**WHAT THE TASK ASKS:** Only the text belongs in the copy. Transcribe the data exactly and drop any pictures.

● ● ● ●

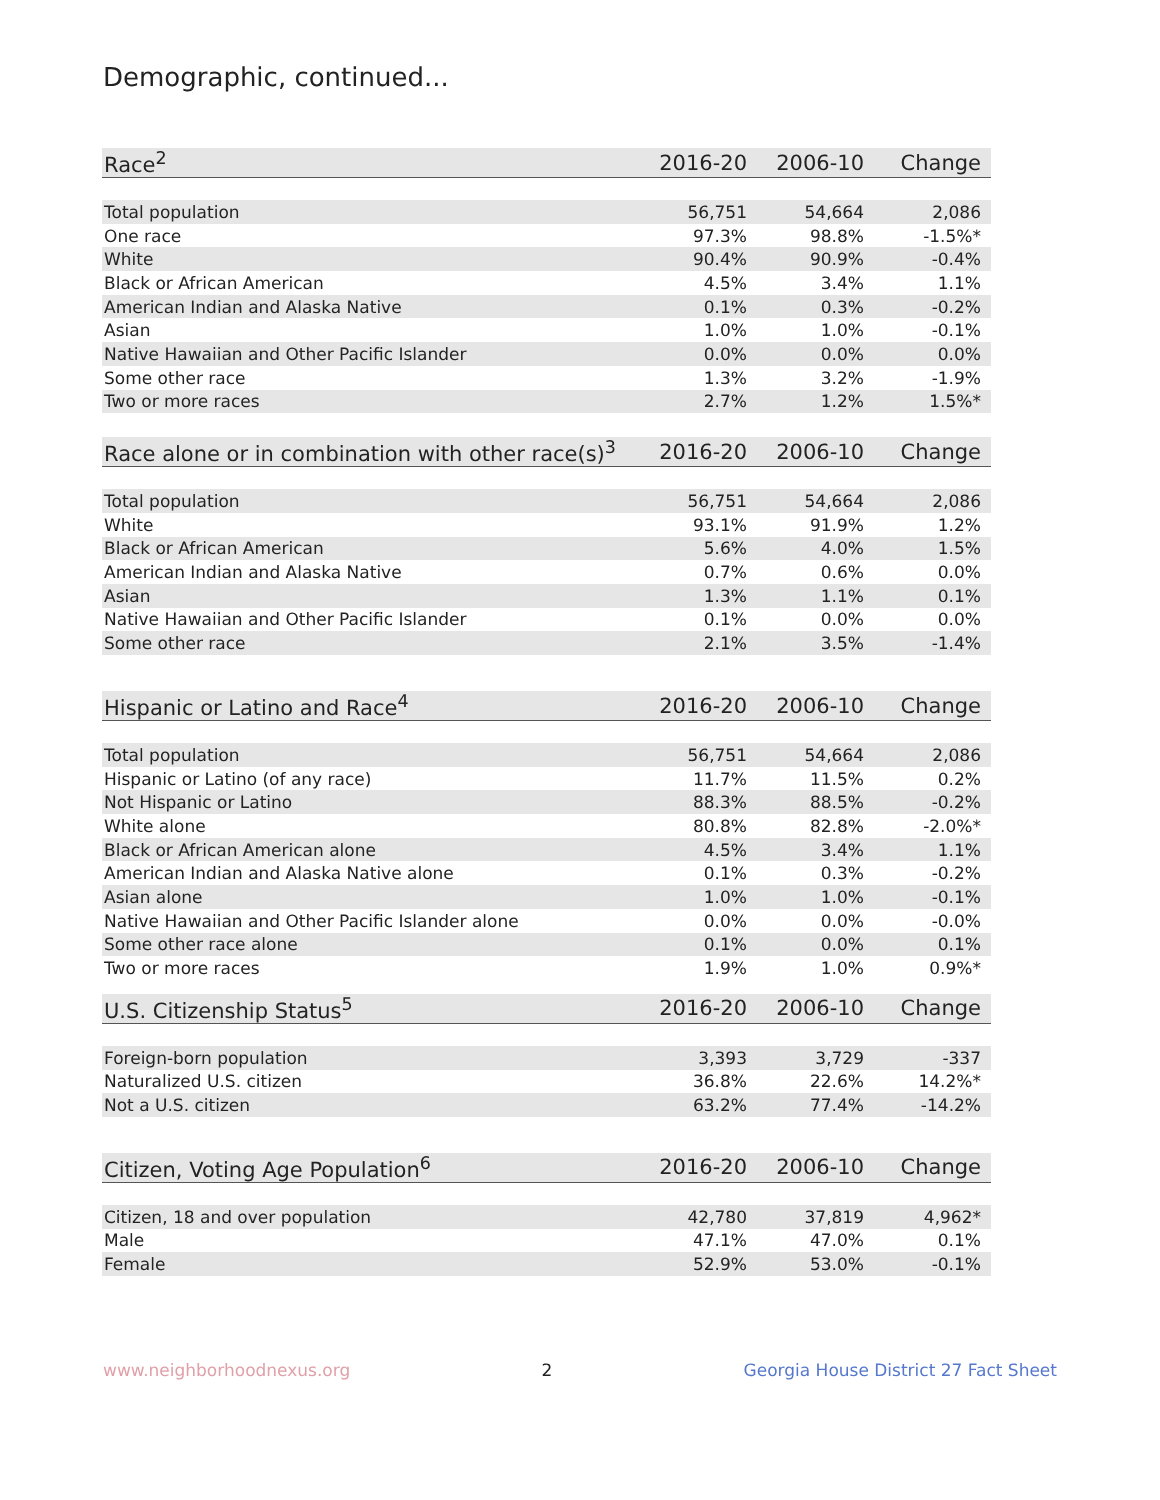Demographic, continued...
| Race<sup>2</sup> | 2016-20 | 2006-10 | Change |
| --- | --- | --- | --- |
| Total population | 56,751 | 54,664 | 2,086 |
| One race | 97.3% | 98.8% | -1.5%* |
| White | 90.4% | 90.9% | -0.4% |
| Black or African American | 4.5% | 3.4% | 1.1% |
| American Indian and Alaska Native | 0.1% | 0.3% | -0.2% |
| Asian | 1.0% | 1.0% | -0.1% |
| Native Hawaiian and Other Pacific Islander | 0.0% | 0.0% | 0.0% |
| Some other race | 1.3% | 3.2% | -1.9% |
| Two or more races | 2.7% | 1.2% | 1.5%* |
| Race alone or in combination with other race(s)<sup>3</sup> | 2016-20 | 2006-10 | Change |
| --- | --- | --- | --- |
| Total population | 56,751 | 54,664 | 2,086 |
| White | 93.1% | 91.9% | 1.2% |
| Black or African American | 5.6% | 4.0% | 1.5% |
| American Indian and Alaska Native | 0.7% | 0.6% | 0.0% |
| Asian | 1.3% | 1.1% | 0.1% |
| Native Hawaiian and Other Pacific Islander | 0.1% | 0.0% | 0.0% |
| Some other race | 2.1% | 3.5% | -1.4% |
| Hispanic or Latino and Race<sup>4</sup> | 2016-20 | 2006-10 | Change |
| --- | --- | --- | --- |
| Total population | 56,751 | 54,664 | 2,086 |
| Hispanic or Latino (of any race) | 11.7% | 11.5% | 0.2% |
| Not Hispanic or Latino | 88.3% | 88.5% | -0.2% |
| White alone | 80.8% | 82.8% | -2.0%* |
| Black or African American alone | 4.5% | 3.4% | 1.1% |
| American Indian and Alaska Native alone | 0.1% | 0.3% | -0.2% |
| Asian alone | 1.0% | 1.0% | -0.1% |
| Native Hawaiian and Other Pacific Islander alone | 0.0% | 0.0% | -0.0% |
| Some other race alone | 0.1% | 0.0% | 0.1% |
| Two or more races | 1.9% | 1.0% | 0.9%* |
| U.S. Citizenship Status<sup>5</sup> | 2016-20 | 2006-10 | Change |
| --- | --- | --- | --- |
| Foreign-born population | 3,393 | 3,729 | -337 |
| Naturalized U.S. citizen | 36.8% | 22.6% | 14.2%* |
| Not a U.S. citizen | 63.2% | 77.4% | -14.2% |
| Citizen, Voting Age Population<sup>6</sup> | 2016-20 | 2006-10 | Change |
| --- | --- | --- | --- |
| Citizen, 18 and over population | 42,780 | 37,819 | 4,962* |
| Male | 47.1% | 47.0% | 0.1% |
| Female | 52.9% | 53.0% | -0.1% |
www.neighborhoodnexus.org 2 Georgia House District 27 Fact Sheet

● ● ● ●

**RESPONSE AREA:**
Demographic, continued...
| Race<sup>2</sup> | 2016-20 | 2006-10 | Change |
| --- | --- | --- | --- |
| Total population | 56,751 | 54,664 | 2,086 |
| One race | 97.3% | 98.8% | -1.5%* |
| White | 90.4% | 90.9% | -0.4% |
| Black or African American | 4.5% | 3.4% | 1.1% |
| American Indian and Alaska Native | 0.1% | 0.3% | -0.2% |
| Asian | 1.0% | 1.0% | -0.1% |
| Native Hawaiian and Other Pacific Islander | 0.0% | 0.0% | 0.0% |
| Some other race | 1.3% | 3.2% | -1.9% |
| Two or more races | 2.7% | 1.2% | 1.5%* |
| Race alone or in combination with other race(s)<sup>3</sup> | 2016-20 | 2006-10 | Change |
| --- | --- | --- | --- |
| Total population | 56,751 | 54,664 | 2,086 |
| White | 93.1% | 91.9% | 1.2% |
| Black or African American | 5.6% | 4.0% | 1.5% |
| American Indian and Alaska Native | 0.7% | 0.6% | 0.0% |
| Asian | 1.3% | 1.1% | 0.1% |
| Native Hawaiian and Other Pacific Islander | 0.1% | 0.0% | 0.0% |
| Some other race | 2.1% | 3.5% | -1.4% |
| Hispanic or Latino and Race<sup>4</sup> | 2016-20 | 2006-10 | Change |
| --- | --- | --- | --- |
| Total population | 56,751 | 54,664 | 2,086 |
| Hispanic or Latino (of any race) | 11.7% | 11.5% | 0.2% |
| Not Hispanic or Latino | 88.3% | 88.5% | -0.2% |
| White alone | 80.8% | 82.8% | -2.0%* |
| Black or African American alone | 4.5% | 3.4% | 1.1% |
| American Indian and Alaska Native alone | 0.1% | 0.3% | -0.2% |
| Asian alone | 1.0% | 1.0% | -0.1% |
| Native Hawaiian and Other Pacific Islander alone | 0.0% | 0.0% | -0.0% |
| Some other race alone | 0.1% | 0.0% | 0.1% |
| Two or more races | 1.9% | 1.0% | 0.9%* |
| U.S. Citizenship Status<sup>5</sup> | 2016-20 | 2006-10 | Change |
| --- | --- | --- | --- |
| Foreign-born population | 3,393 | 3,729 | -337 |
| Naturalized U.S. citizen | 36.8% | 22.6% | 14.2%* |
| Not a U.S. citizen | 63.2% | 77.4% | -14.2% |
| Citizen, Voting Age Population<sup>6</sup> | 2016-20 | 2006-10 | Change |
| --- | --- | --- | --- |
| Citizen, 18 and over population | 42,780 | 37,819 | 4,962* |
| Male | 47.1% | 47.0% | 0.1% |
| Female | 52.9% | 53.0% | -0.1% |
www.neighborhoodnexus.org 2 Georgia House District 27 Fact Sheet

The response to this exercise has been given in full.